Gambar MANUSIA BERHIERARKI

Suatu ketika, Syeikh Abdul Halim Mahmud dan Syeikh Mutawalli as-Sya'rawi berada sama-sama di London, Inggris.

Mereka berdua diskusi santai seputar berbagai masalah. Di akhir diskusinya, Syeikh Abdul Halim Mahmud mengatakan ke Sya'rawi, "Nampaknya baik ini kalau kita langsung ke Makkah, bersimpuh sujud di Baitullah, sebelum ke Mesir. Karena terlalu banyak hal yang kita liat dan saksikan di sini (London)."

Syeikh Sya'rawi menimpali ucapan sahabatnya itu dengan berkata. "Semua bumi adalah milik dan ciptaan Allah. Kalau maksud sahabatku, kita nanti ke Mekkah dan bertobat di sana, di sini pun (bumi Inggris) bisa, tanpa harus ke Mekkah."

Malam harinya, Syeikh Sya'rawi bermimpi ketemu Rasulullah dan tersenyum padanya, seakan membenarkan ucapannya kepada sahabatnya itu tadi siang.

Cerita di atas dimuat dalam salah satu buku biografi Syeikh Muhammad Mutawalli as-Sya'rawi yang ditulis oleh salah seorang muridnya. 

Menurut saya, ucapan kedua ulama besar di atas sama benarnya, cuma mungkin ucapan itu berhierarki dalam arti tidak berlaku sama bagi setiap orang. Kalau dilihat dari pembagian al-Ghazali tentang hierarki manusia, ada manusia awam, ada manusia khawas, dan ada manusia khawas al-khawas, maka ungkapan kedua ulama itu tertuju kepada manusia yang berbeda. Oleh karena itu ada hadis Nabi saw, خاطب الناس على قدر عقولهم (Bicaralah kepada manusia sesuai kemampuan intelektualnya), sebagai bukti manusia itu berhierarki.

Kebanyakan kita mungkin masih sangat dipengaruhi oleh tempat dan waktu dalam ibadah kita. Tempat misalnya Baitullah, masjid Nabawi, Raudhah, masjid/mushalla, dan lain-lain, sedangkan waktu misalnya 1/3 malam, Hari Jumat, Hari 'Arafah, Bulan Ramadhan, dan lain sebagainya. Begitu juga halnya ketika merencanakan sesuatu yang besar, seperti hari pernikahan, dan lain-lain. "Mattandai allo macoa nadiola".(menentukan hari yang baik untuk dilalui). Tidak heran, bahkan sahabatpun begitu. Beberapa riwayat mengatakan keimanan yang sangat kuat ketika bersama Rasulullah, dan memudar jika tidak bersamanya. Pagi hari beriman, sore hari tidak. 

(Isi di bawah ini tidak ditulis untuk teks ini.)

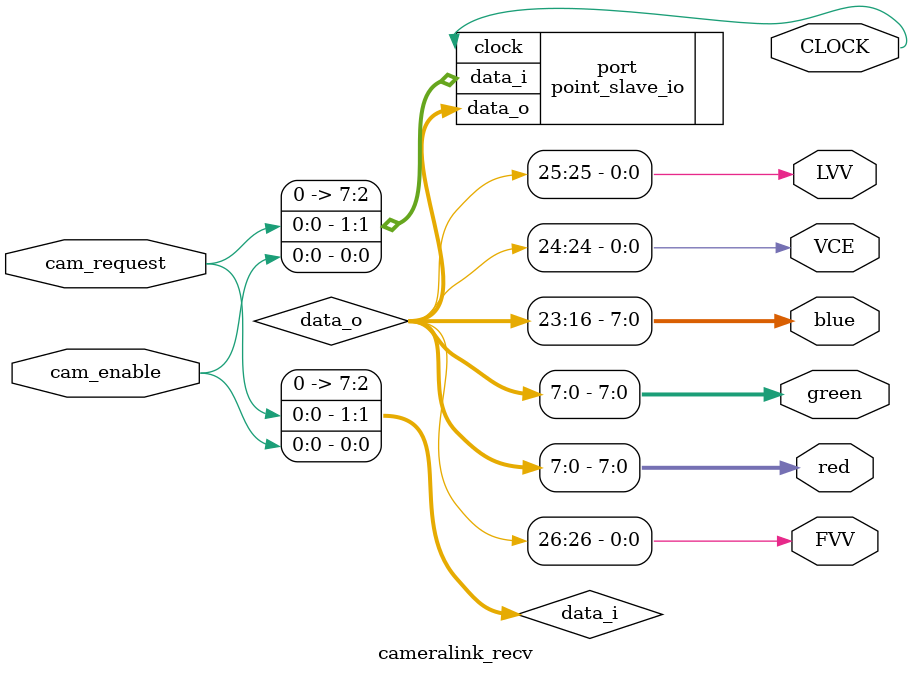
<source format=v>

/*
 * Copyright 2010 Stephen Williams <steve@icarus.com>
 *
 *    This source code is free software; you can redistribute it
 *    and/or modify it in source code form under the terms of the GNU
 *    General Public License as published by the Free Software
 *    Foundation; either version 2 of the License, or (at your option)
 *    any later version.
 *
 *    This program is distributed in the hope that it will be useful,
 *    but WITHOUT ANY WARRANTY; without even the implied warranty of
 *    MERCHANTABILITY or FITNESS FOR A PARTICULAR PURPOSE.  See the
 *    GNU General Public License for more details.
 *
 *    You should have received a copy of the GNU General Public License
 *    along with this program; if not, write to the Free Software
 *    Foundation, Inc., 59 Temple Place - Suite 330, Boston, MA 02111-1307, USA
 */

/*
 * The cameralink_recv module is a wrapper around the point_slave_io
 * module that understands the CameraLink protocol as it is carried
 * over the SIMBUS point-to-point protocol. This is the receiver
 * (frame grabber) side of the protocol.
 *
 * **
 *
 * parameter name = "string"
 * 
 *    This parameter is the logical name for this device. The default
 *    value ("capture") is suitable if there is only 1 instance of this
 *    module in a simulation. If there are multiple instances, each
 *    must be given a unique name which is used to find the port string
 *    on the command line.
 *
 * +simbus-<name>-bus=<port>
 *
 *    This command line plus-arg is used by the SIMBUS vpi to locate
 *    the server for this bus. The <name> is the value of the name
 *    parameter, and is also the device name that must show up in the
 *    bus configuration file.
 */
module cameralink_recv
  (// The bus supplies the clock
   output wire CLOCK,
   output wire VCE, LVV, FVV,
   output wire [7:0] red,
   output wire [7:0] green,
   output wire [7:0] blue,
   input wire cam_enable,
   input wire cam_request
   /* */);

   parameter name = "capture";

   wire [26:0] data_o;
   wire [7:0]  data_i = {6'b0000_00, cam_request, cam_enable};

   // The CameraLink is really just a variation of the point-to-point
   // bus protocol. Connect my details nets to the generic ports.
   point_slave_io #(.name(name), .WIDTH_O(27), .WIDTH_I(8)) port
     (.clock(CLOCK), .data_o(data_o), .data_i(data_i));

   // Break out the CameraLink signals from the p2p data_o.
   assign red   = data_o[7:0];
   assign green = data_o[15:0];
   assign blue  = data_o[23:16];
   assign VCE   = data_o[24];
   assign LVV   = data_o[25];
   assign FVV   = data_o[26];

endmodule // cameralink_recv

</source>
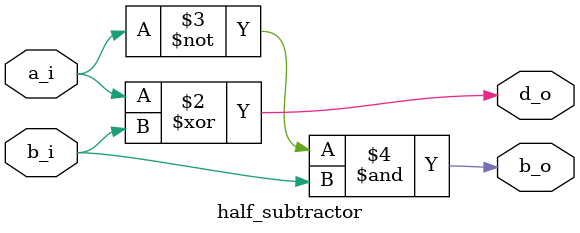
<source format=sv>

module half_subtractor(
  input        a_i, // Input A
  input        b_i, // Input B
  output logic d_o, // Difference
  output logic b_o  // Borrow
);

  always_comb begin
    d_o = a_i ^ b_i ; // Assign Difference
    b_o = ~a_i & b_i; // Assign Borrow
  end
  
endmodule
</source>
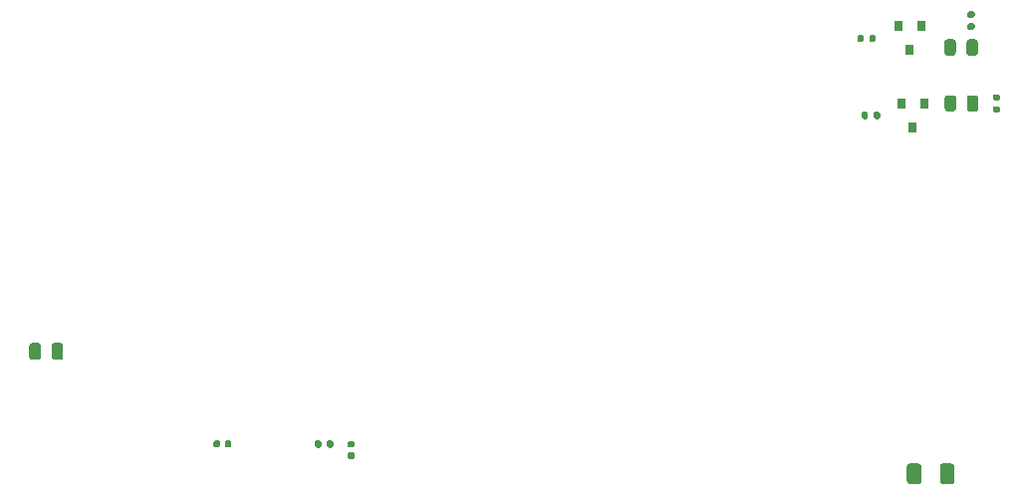
<source format=gbr>
%TF.GenerationSoftware,KiCad,Pcbnew,(5.1.10-1-10_14)*%
%TF.CreationDate,2022-07-31T12:18:55+02:00*%
%TF.ProjectId,RO Flow Counter,524f2046-6c6f-4772-9043-6f756e746572,rev?*%
%TF.SameCoordinates,Original*%
%TF.FileFunction,Paste,Top*%
%TF.FilePolarity,Positive*%
%FSLAX46Y46*%
G04 Gerber Fmt 4.6, Leading zero omitted, Abs format (unit mm)*
G04 Created by KiCad (PCBNEW (5.1.10-1-10_14)) date 2022-07-31 12:18:55*
%MOMM*%
%LPD*%
G01*
G04 APERTURE LIST*
%ADD10R,0.800000X0.900000*%
G04 APERTURE END LIST*
%TO.C,F1*%
G36*
G01*
X210553000Y-102753000D02*
X210553000Y-104003000D01*
G75*
G02*
X210303000Y-104253000I-250000J0D01*
G01*
X209553000Y-104253000D01*
G75*
G02*
X209303000Y-104003000I0J250000D01*
G01*
X209303000Y-102753000D01*
G75*
G02*
X209553000Y-102503000I250000J0D01*
G01*
X210303000Y-102503000D01*
G75*
G02*
X210553000Y-102753000I0J-250000D01*
G01*
G37*
G36*
G01*
X213353000Y-102753000D02*
X213353000Y-104003000D01*
G75*
G02*
X213103000Y-104253000I-250000J0D01*
G01*
X212353000Y-104253000D01*
G75*
G02*
X212103000Y-104003000I0J250000D01*
G01*
X212103000Y-102753000D01*
G75*
G02*
X212353000Y-102503000I250000J0D01*
G01*
X213103000Y-102503000D01*
G75*
G02*
X213353000Y-102753000I0J-250000D01*
G01*
G37*
%TD*%
%TO.C,R6*%
G36*
G01*
X160006000Y-101023000D02*
X160006000Y-100653000D01*
G75*
G02*
X160141000Y-100518000I135000J0D01*
G01*
X160411000Y-100518000D01*
G75*
G02*
X160546000Y-100653000I0J-135000D01*
G01*
X160546000Y-101023000D01*
G75*
G02*
X160411000Y-101158000I-135000J0D01*
G01*
X160141000Y-101158000D01*
G75*
G02*
X160006000Y-101023000I0J135000D01*
G01*
G37*
G36*
G01*
X158986000Y-101023000D02*
X158986000Y-100653000D01*
G75*
G02*
X159121000Y-100518000I135000J0D01*
G01*
X159391000Y-100518000D01*
G75*
G02*
X159526000Y-100653000I0J-135000D01*
G01*
X159526000Y-101023000D01*
G75*
G02*
X159391000Y-101158000I-135000J0D01*
G01*
X159121000Y-101158000D01*
G75*
G02*
X158986000Y-101023000I0J135000D01*
G01*
G37*
%TD*%
%TO.C,R4*%
G36*
G01*
X217101000Y-71640000D02*
X216731000Y-71640000D01*
G75*
G02*
X216596000Y-71505000I0J135000D01*
G01*
X216596000Y-71235000D01*
G75*
G02*
X216731000Y-71100000I135000J0D01*
G01*
X217101000Y-71100000D01*
G75*
G02*
X217236000Y-71235000I0J-135000D01*
G01*
X217236000Y-71505000D01*
G75*
G02*
X217101000Y-71640000I-135000J0D01*
G01*
G37*
G36*
G01*
X217101000Y-72660000D02*
X216731000Y-72660000D01*
G75*
G02*
X216596000Y-72525000I0J135000D01*
G01*
X216596000Y-72255000D01*
G75*
G02*
X216731000Y-72120000I135000J0D01*
G01*
X217101000Y-72120000D01*
G75*
G02*
X217236000Y-72255000I0J-135000D01*
G01*
X217236000Y-72525000D01*
G75*
G02*
X217101000Y-72660000I-135000J0D01*
G01*
G37*
%TD*%
%TO.C,R3*%
G36*
G01*
X214941000Y-64604000D02*
X214571000Y-64604000D01*
G75*
G02*
X214436000Y-64469000I0J135000D01*
G01*
X214436000Y-64199000D01*
G75*
G02*
X214571000Y-64064000I135000J0D01*
G01*
X214941000Y-64064000D01*
G75*
G02*
X215076000Y-64199000I0J-135000D01*
G01*
X215076000Y-64469000D01*
G75*
G02*
X214941000Y-64604000I-135000J0D01*
G01*
G37*
G36*
G01*
X214941000Y-65624000D02*
X214571000Y-65624000D01*
G75*
G02*
X214436000Y-65489000I0J135000D01*
G01*
X214436000Y-65219000D01*
G75*
G02*
X214571000Y-65084000I135000J0D01*
G01*
X214941000Y-65084000D01*
G75*
G02*
X215076000Y-65219000I0J-135000D01*
G01*
X215076000Y-65489000D01*
G75*
G02*
X214941000Y-65624000I-135000J0D01*
G01*
G37*
%TD*%
%TO.C,R2*%
G36*
G01*
X206106000Y-66553000D02*
X206106000Y-66183000D01*
G75*
G02*
X206241000Y-66048000I135000J0D01*
G01*
X206511000Y-66048000D01*
G75*
G02*
X206646000Y-66183000I0J-135000D01*
G01*
X206646000Y-66553000D01*
G75*
G02*
X206511000Y-66688000I-135000J0D01*
G01*
X206241000Y-66688000D01*
G75*
G02*
X206106000Y-66553000I0J135000D01*
G01*
G37*
G36*
G01*
X205086000Y-66553000D02*
X205086000Y-66183000D01*
G75*
G02*
X205221000Y-66048000I135000J0D01*
G01*
X205491000Y-66048000D01*
G75*
G02*
X205626000Y-66183000I0J-135000D01*
G01*
X205626000Y-66553000D01*
G75*
G02*
X205491000Y-66688000I-135000J0D01*
G01*
X205221000Y-66688000D01*
G75*
G02*
X205086000Y-66553000I0J135000D01*
G01*
G37*
%TD*%
%TO.C,R1*%
G36*
G01*
X206486000Y-73083000D02*
X206486000Y-72713000D01*
G75*
G02*
X206621000Y-72578000I135000J0D01*
G01*
X206891000Y-72578000D01*
G75*
G02*
X207026000Y-72713000I0J-135000D01*
G01*
X207026000Y-73083000D01*
G75*
G02*
X206891000Y-73218000I-135000J0D01*
G01*
X206621000Y-73218000D01*
G75*
G02*
X206486000Y-73083000I0J135000D01*
G01*
G37*
G36*
G01*
X205466000Y-73083000D02*
X205466000Y-72713000D01*
G75*
G02*
X205601000Y-72578000I135000J0D01*
G01*
X205871000Y-72578000D01*
G75*
G02*
X206006000Y-72713000I0J-135000D01*
G01*
X206006000Y-73083000D01*
G75*
G02*
X205871000Y-73218000I-135000J0D01*
G01*
X205601000Y-73218000D01*
G75*
G02*
X205466000Y-73083000I0J135000D01*
G01*
G37*
%TD*%
D10*
%TO.C,Q2*%
X209550000Y-67294000D03*
X208600000Y-65294000D03*
X210500000Y-65294000D03*
%TD*%
%TO.C,Q1*%
X209804000Y-73898000D03*
X208854000Y-71898000D03*
X210754000Y-71898000D03*
%TD*%
%TO.C,D2*%
G36*
G01*
X213496500Y-71425750D02*
X213496500Y-72338250D01*
G75*
G02*
X213252750Y-72582000I-243750J0D01*
G01*
X212765250Y-72582000D01*
G75*
G02*
X212521500Y-72338250I0J243750D01*
G01*
X212521500Y-71425750D01*
G75*
G02*
X212765250Y-71182000I243750J0D01*
G01*
X213252750Y-71182000D01*
G75*
G02*
X213496500Y-71425750I0J-243750D01*
G01*
G37*
G36*
G01*
X215371500Y-71425750D02*
X215371500Y-72338250D01*
G75*
G02*
X215127750Y-72582000I-243750J0D01*
G01*
X214640250Y-72582000D01*
G75*
G02*
X214396500Y-72338250I0J243750D01*
G01*
X214396500Y-71425750D01*
G75*
G02*
X214640250Y-71182000I243750J0D01*
G01*
X215127750Y-71182000D01*
G75*
G02*
X215371500Y-71425750I0J-243750D01*
G01*
G37*
%TD*%
%TO.C,D1*%
G36*
G01*
X213465500Y-66673750D02*
X213465500Y-67586250D01*
G75*
G02*
X213221750Y-67830000I-243750J0D01*
G01*
X212734250Y-67830000D01*
G75*
G02*
X212490500Y-67586250I0J243750D01*
G01*
X212490500Y-66673750D01*
G75*
G02*
X212734250Y-66430000I243750J0D01*
G01*
X213221750Y-66430000D01*
G75*
G02*
X213465500Y-66673750I0J-243750D01*
G01*
G37*
G36*
G01*
X215340500Y-66673750D02*
X215340500Y-67586250D01*
G75*
G02*
X215096750Y-67830000I-243750J0D01*
G01*
X214609250Y-67830000D01*
G75*
G02*
X214365500Y-67586250I0J243750D01*
G01*
X214365500Y-66673750D01*
G75*
G02*
X214609250Y-66430000I243750J0D01*
G01*
X215096750Y-66430000D01*
G75*
G02*
X215340500Y-66673750I0J-243750D01*
G01*
G37*
%TD*%
%TO.C,C4*%
G36*
G01*
X135694000Y-92489000D02*
X135694000Y-93439000D01*
G75*
G02*
X135444000Y-93689000I-250000J0D01*
G01*
X134944000Y-93689000D01*
G75*
G02*
X134694000Y-93439000I0J250000D01*
G01*
X134694000Y-92489000D01*
G75*
G02*
X134944000Y-92239000I250000J0D01*
G01*
X135444000Y-92239000D01*
G75*
G02*
X135694000Y-92489000I0J-250000D01*
G01*
G37*
G36*
G01*
X137594000Y-92489000D02*
X137594000Y-93439000D01*
G75*
G02*
X137344000Y-93689000I-250000J0D01*
G01*
X136844000Y-93689000D01*
G75*
G02*
X136594000Y-93439000I0J250000D01*
G01*
X136594000Y-92489000D01*
G75*
G02*
X136844000Y-92239000I250000J0D01*
G01*
X137344000Y-92239000D01*
G75*
G02*
X137594000Y-92489000I0J-250000D01*
G01*
G37*
%TD*%
%TO.C,C3*%
G36*
G01*
X151330000Y-101008000D02*
X151330000Y-100668000D01*
G75*
G02*
X151470000Y-100528000I140000J0D01*
G01*
X151750000Y-100528000D01*
G75*
G02*
X151890000Y-100668000I0J-140000D01*
G01*
X151890000Y-101008000D01*
G75*
G02*
X151750000Y-101148000I-140000J0D01*
G01*
X151470000Y-101148000D01*
G75*
G02*
X151330000Y-101008000I0J140000D01*
G01*
G37*
G36*
G01*
X150370000Y-101008000D02*
X150370000Y-100668000D01*
G75*
G02*
X150510000Y-100528000I140000J0D01*
G01*
X150790000Y-100528000D01*
G75*
G02*
X150930000Y-100668000I0J-140000D01*
G01*
X150930000Y-101008000D01*
G75*
G02*
X150790000Y-101148000I-140000J0D01*
G01*
X150510000Y-101148000D01*
G75*
G02*
X150370000Y-101008000I0J140000D01*
G01*
G37*
%TD*%
%TO.C,C2*%
G36*
G01*
X161882000Y-100586000D02*
X162222000Y-100586000D01*
G75*
G02*
X162362000Y-100726000I0J-140000D01*
G01*
X162362000Y-101006000D01*
G75*
G02*
X162222000Y-101146000I-140000J0D01*
G01*
X161882000Y-101146000D01*
G75*
G02*
X161742000Y-101006000I0J140000D01*
G01*
X161742000Y-100726000D01*
G75*
G02*
X161882000Y-100586000I140000J0D01*
G01*
G37*
G36*
G01*
X161882000Y-101546000D02*
X162222000Y-101546000D01*
G75*
G02*
X162362000Y-101686000I0J-140000D01*
G01*
X162362000Y-101966000D01*
G75*
G02*
X162222000Y-102106000I-140000J0D01*
G01*
X161882000Y-102106000D01*
G75*
G02*
X161742000Y-101966000I0J140000D01*
G01*
X161742000Y-101686000D01*
G75*
G02*
X161882000Y-101546000I140000J0D01*
G01*
G37*
%TD*%
M02*

</source>
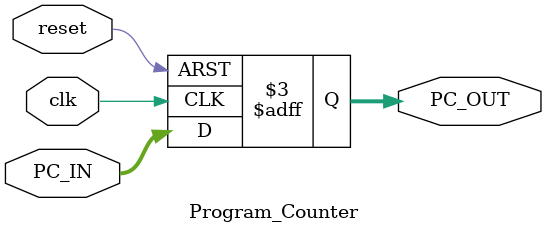
<source format=v>

`timescale 1ns/1ns 
module Program_Counter(PC_OUT, PC_IN, clk, reset);

// port declarations.
input clk, reset;
input [31:0]PC_IN; 
output reg [31:0]PC_OUT;

always @(posedge clk or posedge reset) //PC and reset is triggered at positive edge of clock.
begin
if(reset==1'b1)
PC_OUT <= 0; //reset is high initialize PC_OUT with zero.
else
PC_OUT <= PC_IN;
end

endmodule
</source>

Namun, bagi orang tertentu, hal itu sudah tidak berlaku baginya. Semua hari sama saja. Seperti misalnya,  Imam Ali Ibn Abi Thalib. Semua hari baginya sama saja baiknya. Bahkan ada ucapan terkenal dari beliau, "Seandainya tirai keghaiban tersingkap bagiku, hal itu tidak akan mempengaruhi sedikitpun keimananku."